Treatment of patients whose diagnosis is based solely on symptoms reflects the lack of measurable markers of the disease, making treatment empirical and oriented toward the sole purpose of controlling subjective symptoms.

Although biochemical testing or non-invasive instrumental evaluations are performed regularly, there may be no diagnostic contribution from biomarkers or instrumental data demonstrating organ or tissue damage. Vice versa, when symptoms are associated with evidence of organ damage [increased biomarker levels (e.g., myocyte damage) or ECG changes, imaging findings, or acute events], treatments are guided by the phenotypes. clinical.

Impact

The global impact of Long COVID cannot be ignored: it refers to individual psychophysical performance, the social, productive and economic spheres in the medical, financial and work context. The loss of efficiency at work, the need for medical support, the demand for diagnosis make this condition worthy of a new vision of investments in the health sector, also aimed at containing the social consequences of the outbreak and managing occupational health. . 

Indeed, the SARS-CoV-2 pandemic diverted attention from returning to work after health issues to resuming work during an outbreak, dealing with lockdown, and taking special account of workers with vulnerabilities.

Conclusions

Long COVID is a not yet fully understood entity comprising a constellation of heterogeneous symptoms of uncertain etiology and uncertain direct causality of SARS-CoV-2 infection.
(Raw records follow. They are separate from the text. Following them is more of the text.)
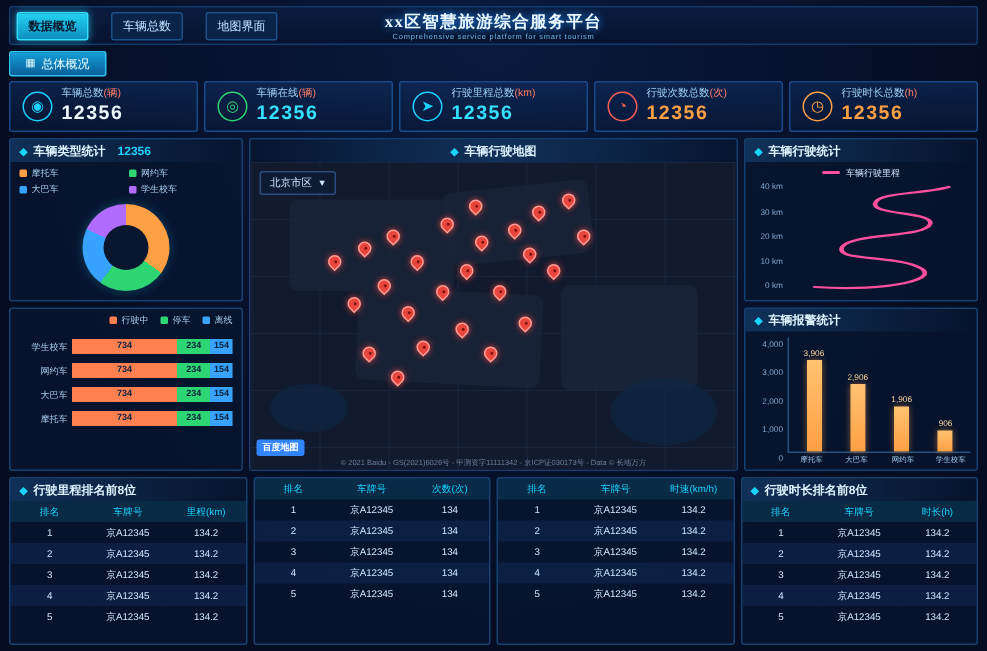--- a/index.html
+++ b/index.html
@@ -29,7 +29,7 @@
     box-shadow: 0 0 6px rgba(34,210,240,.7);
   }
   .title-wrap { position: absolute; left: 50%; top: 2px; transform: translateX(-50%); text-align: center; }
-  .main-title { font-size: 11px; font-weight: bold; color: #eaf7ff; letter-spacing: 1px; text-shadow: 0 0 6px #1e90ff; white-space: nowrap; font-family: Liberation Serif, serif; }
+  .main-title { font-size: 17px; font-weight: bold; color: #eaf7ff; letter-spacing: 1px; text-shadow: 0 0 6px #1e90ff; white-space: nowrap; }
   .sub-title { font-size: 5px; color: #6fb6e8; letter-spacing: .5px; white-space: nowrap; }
Most of this uncertainty is attributable to the largely retrospective data published to date.

The systematic and prospective collection of clinical follow-up data, facilitated by the opening of post-COVID outpatient clinics, together with an accurate comparison of the clinical characteristics of patients before and after SARS-CoV-2, may help corroborate their consistency. . Furthermore, to achieve the therapeutic goal, many questions about the pathogenic mechanisms of SARS-CoV-2 remain to be answered.